* **Assignment**: The goal here is an exact copy of the entries below, without their pictures.

═════ Input material ═════

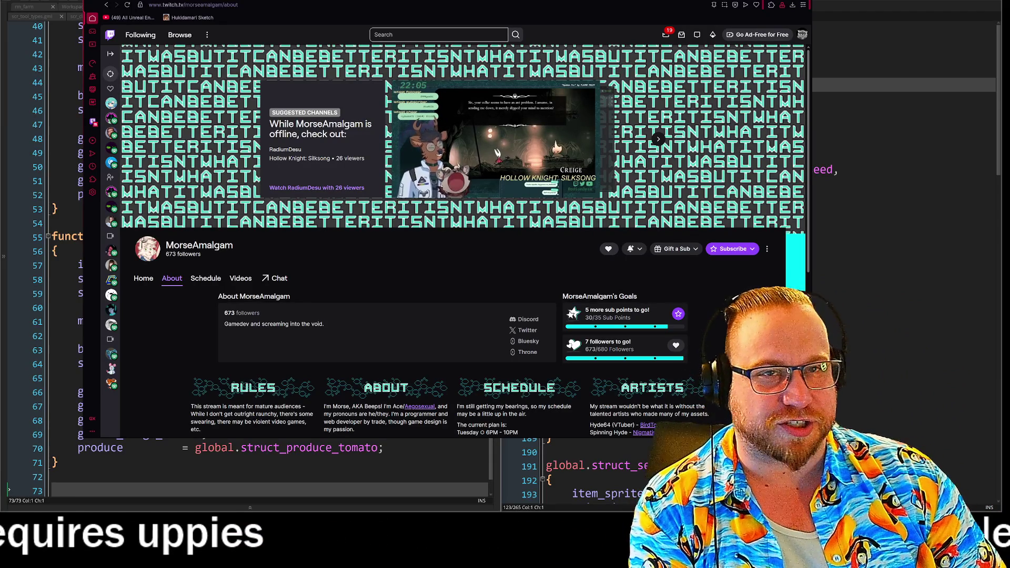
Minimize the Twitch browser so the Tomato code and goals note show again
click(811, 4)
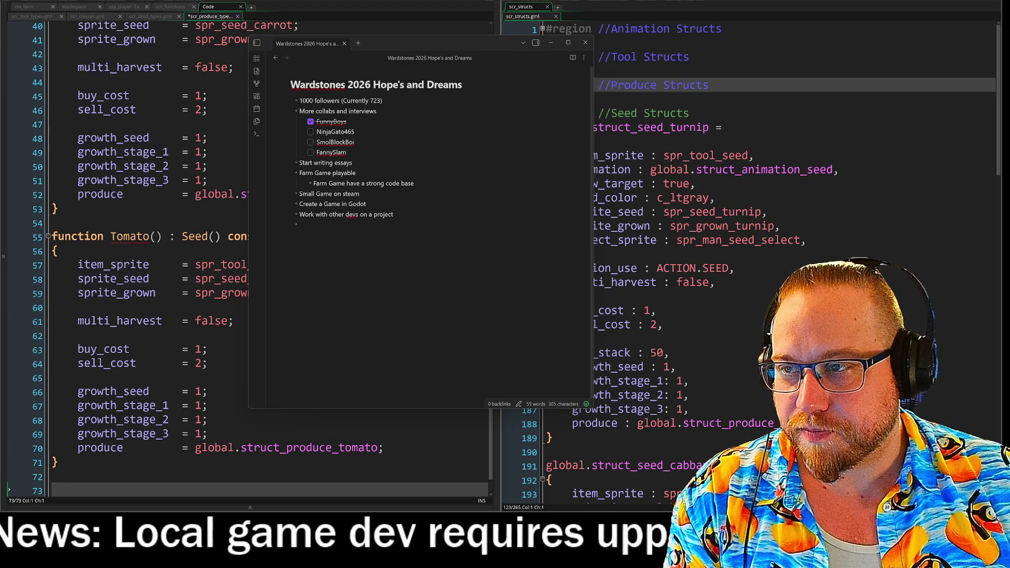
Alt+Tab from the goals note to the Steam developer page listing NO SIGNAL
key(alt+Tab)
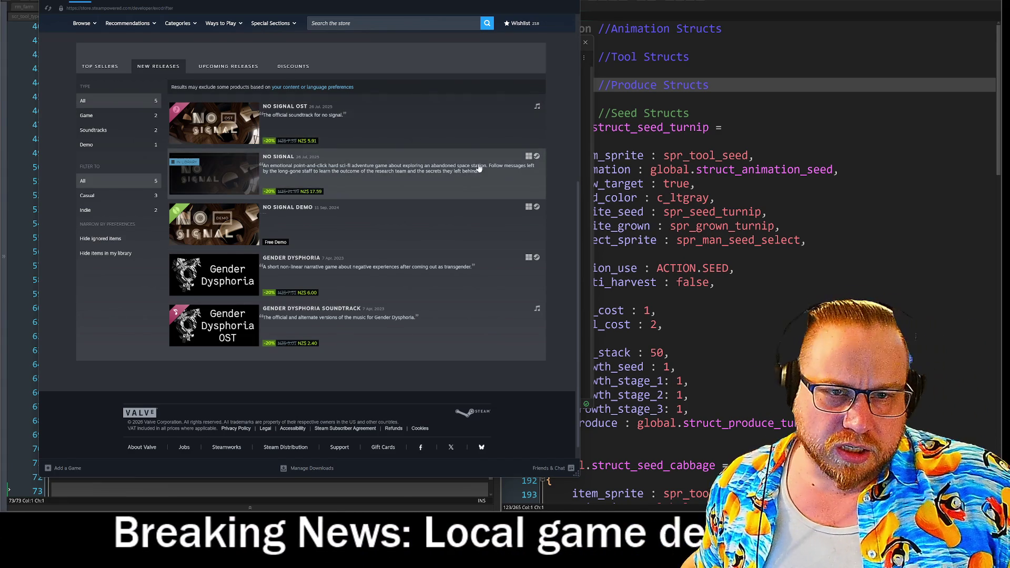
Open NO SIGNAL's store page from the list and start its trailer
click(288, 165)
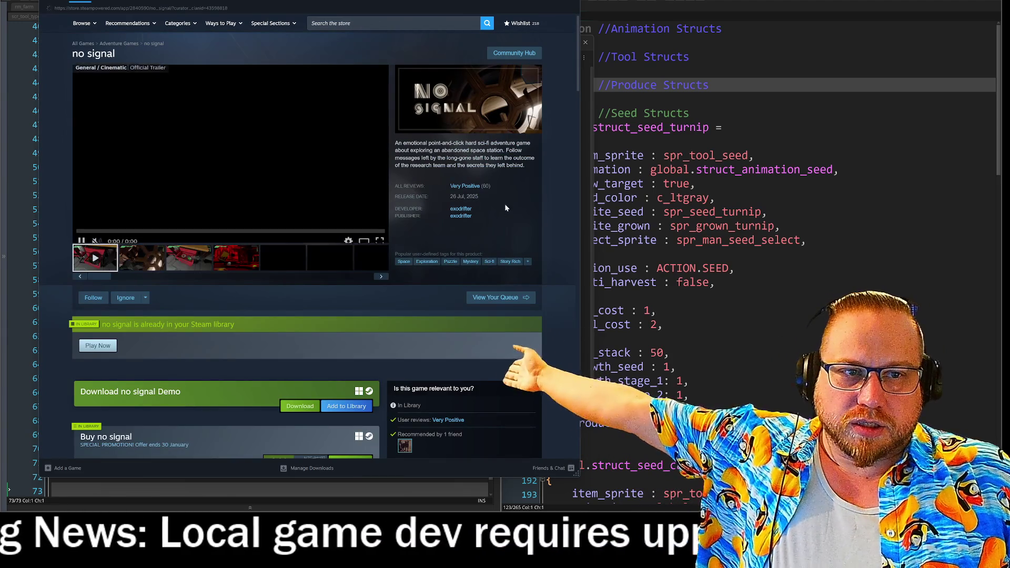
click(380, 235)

═════

* **Exercise answer**:
Minimize the Twitch browser so the Tomato code and goals note show again
click(811, 4)
Alt+Tab from the goals note to the Steam developer page listing NO SIGNAL
key(alt+Tab)
Open NO SIGNAL's store page from the list and start its trailer
click(288, 165)
click(380, 235)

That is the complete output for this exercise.